We had a case locally where a bus, that was too tall for a footbridge overpass, tried to drive under it anyway. You can guess the result (see: http://seattlepi.nwsource.com/local/359497_bus18.html). A cursory review of the circumstances shows that data problems were at the heart of this issue. For example, the GPS unit the driver was using is programmable for car, bus, or motorcycle. The driver set it for "bus". The expectation/assumption from the driver was that the GPS unit would know if a route contained hazards that were specific to buses. It seems like a fair assumption given the choice of settings. Despite the indications of the bus height (within the bus) and the overpass height (big yellow sign on the side of the overpass), the driver tried to drive under the footbridge. The lack of GPS data about the footbridge as a hazard to buses contributed to this issue.

Luckily, the bus accident did not result in any serious injuries. There have been other data problems at the root of much more serious issues, however, especially in the medical field. Pharmacy errors are the subject of news stories all too frequently, and some of those errors end tragically. One doesn't have to do much more than search the Internet for data error stories to find daily occurrences of issues where data is a contributing cause. This isn't a case of someone being overly sensitive to data issues and seeing them because they're top-of-mind. The next time you encounter a problem, look deeper. Data is likely the problem!

Wednesday, October 29, 2008

Data Quality - A Case of Common Courtesy and Consideration

The term "data" often conjures up images of computer rooms and technicians. Although data are the building blocks for information, knowledge, wisdom, and enlightenment, they have become common elements of our everyday lives. Technology accelerated the creation and consumption of information, moving us squarely into the Information Age. Clearly, when the quality of data and information isn't adequate, our everyday lives can be adversely impacted. So, what does all this have to do with common courtesy?

What happens when someone doesn't put the lid down tightly on the garbage can? The next person to take out the garbage can be faced with a huge mess to clean up. What about when someone fails to replenish the paper towels when they run out? It may be that the next person who has to immediately address a major spill won't have the paper towels to do the job. Those scenarios are pretty common and the recipient of the garbage mess or the lack of paper towels is likely thinking, "if only so-and-so had...".

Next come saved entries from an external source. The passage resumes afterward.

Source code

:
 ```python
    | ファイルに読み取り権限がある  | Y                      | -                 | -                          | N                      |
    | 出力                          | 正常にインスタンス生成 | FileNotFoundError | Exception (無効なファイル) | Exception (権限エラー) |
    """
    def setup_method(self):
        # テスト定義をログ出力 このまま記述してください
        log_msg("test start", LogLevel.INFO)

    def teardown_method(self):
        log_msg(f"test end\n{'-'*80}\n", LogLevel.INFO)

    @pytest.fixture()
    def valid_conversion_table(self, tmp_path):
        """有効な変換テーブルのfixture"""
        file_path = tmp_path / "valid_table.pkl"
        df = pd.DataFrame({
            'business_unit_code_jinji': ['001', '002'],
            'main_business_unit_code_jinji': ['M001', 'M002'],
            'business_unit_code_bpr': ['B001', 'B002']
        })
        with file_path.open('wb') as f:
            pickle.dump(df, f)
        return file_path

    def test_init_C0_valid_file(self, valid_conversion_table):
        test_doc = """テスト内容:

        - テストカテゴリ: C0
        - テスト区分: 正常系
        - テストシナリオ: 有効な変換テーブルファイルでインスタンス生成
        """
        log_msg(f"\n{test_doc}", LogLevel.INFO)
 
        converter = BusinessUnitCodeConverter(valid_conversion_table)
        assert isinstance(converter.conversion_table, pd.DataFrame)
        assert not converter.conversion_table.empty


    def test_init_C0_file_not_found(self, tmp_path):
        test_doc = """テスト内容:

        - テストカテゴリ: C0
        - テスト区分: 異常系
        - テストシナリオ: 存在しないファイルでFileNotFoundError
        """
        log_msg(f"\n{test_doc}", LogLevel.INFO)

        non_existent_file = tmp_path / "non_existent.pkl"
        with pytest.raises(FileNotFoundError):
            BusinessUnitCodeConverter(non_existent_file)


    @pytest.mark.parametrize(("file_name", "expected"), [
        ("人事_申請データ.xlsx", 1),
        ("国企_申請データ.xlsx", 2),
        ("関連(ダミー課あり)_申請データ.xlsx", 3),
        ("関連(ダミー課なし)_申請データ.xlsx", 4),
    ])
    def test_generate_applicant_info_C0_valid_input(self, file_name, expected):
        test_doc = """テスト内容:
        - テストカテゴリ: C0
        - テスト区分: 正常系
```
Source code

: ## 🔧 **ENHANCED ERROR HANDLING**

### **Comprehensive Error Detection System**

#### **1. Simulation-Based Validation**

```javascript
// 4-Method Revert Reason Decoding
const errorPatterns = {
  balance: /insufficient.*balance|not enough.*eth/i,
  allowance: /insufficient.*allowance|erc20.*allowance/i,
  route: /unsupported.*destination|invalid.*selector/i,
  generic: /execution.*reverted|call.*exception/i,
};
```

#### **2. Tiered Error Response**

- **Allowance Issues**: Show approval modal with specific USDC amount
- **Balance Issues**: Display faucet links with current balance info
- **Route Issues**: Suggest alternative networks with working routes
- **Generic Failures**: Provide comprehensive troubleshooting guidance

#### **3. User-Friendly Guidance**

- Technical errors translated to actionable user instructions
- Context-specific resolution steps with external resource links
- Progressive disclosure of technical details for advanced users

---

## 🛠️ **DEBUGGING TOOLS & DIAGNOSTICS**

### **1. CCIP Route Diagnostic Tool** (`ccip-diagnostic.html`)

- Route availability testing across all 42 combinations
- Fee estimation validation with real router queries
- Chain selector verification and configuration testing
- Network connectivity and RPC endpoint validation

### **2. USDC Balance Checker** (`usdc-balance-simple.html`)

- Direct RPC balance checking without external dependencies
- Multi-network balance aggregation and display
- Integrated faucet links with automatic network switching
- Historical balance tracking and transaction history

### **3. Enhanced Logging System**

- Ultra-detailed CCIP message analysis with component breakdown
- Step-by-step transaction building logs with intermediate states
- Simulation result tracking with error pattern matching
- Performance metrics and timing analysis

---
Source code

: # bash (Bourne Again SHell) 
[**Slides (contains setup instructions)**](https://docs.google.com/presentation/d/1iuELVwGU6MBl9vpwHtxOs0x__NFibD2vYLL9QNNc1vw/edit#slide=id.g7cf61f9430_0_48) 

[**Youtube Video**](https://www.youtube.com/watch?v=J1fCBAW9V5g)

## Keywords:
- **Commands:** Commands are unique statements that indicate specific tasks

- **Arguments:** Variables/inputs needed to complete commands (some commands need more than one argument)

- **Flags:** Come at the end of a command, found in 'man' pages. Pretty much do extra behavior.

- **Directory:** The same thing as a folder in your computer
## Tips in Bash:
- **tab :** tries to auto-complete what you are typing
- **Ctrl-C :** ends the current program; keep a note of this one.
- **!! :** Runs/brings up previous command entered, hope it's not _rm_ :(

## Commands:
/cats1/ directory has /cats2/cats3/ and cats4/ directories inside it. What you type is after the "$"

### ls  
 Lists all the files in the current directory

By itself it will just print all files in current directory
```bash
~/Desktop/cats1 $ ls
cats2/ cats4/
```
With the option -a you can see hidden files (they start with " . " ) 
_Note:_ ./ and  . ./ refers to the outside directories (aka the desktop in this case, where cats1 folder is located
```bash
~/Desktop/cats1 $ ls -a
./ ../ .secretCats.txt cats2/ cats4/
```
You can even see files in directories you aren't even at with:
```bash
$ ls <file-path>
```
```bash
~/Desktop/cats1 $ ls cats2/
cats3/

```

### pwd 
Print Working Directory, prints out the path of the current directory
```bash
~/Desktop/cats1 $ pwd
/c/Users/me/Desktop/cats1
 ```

The idea is that if the people not putting the lid on tight or using up the last of the paper towels had been thinking about, aware of, or cared about what people's experiences would be like who would inherit their mess or lack of paper towels, there wouldn't be a mess and the roll of paper towels would be there for the next calamity. Common courtesy suggests that people consider others who come after them and ensure those people are set up to succeed. That kind of consideration requires understanding what the needs of others are and doing things to ensure those needs are met.

Data quality is no different. True data quality improvement comes from behavior changes in people. Technology plays a part, for sure, but if people begin to understand who uses the data they create and how to create the data in a way that sets the next people up for success, the overall state of data will improve...simply because people change the way they think about data and about others who use it.

Do you know who uses the data you create and are you doing what's necessary to set those people up for success?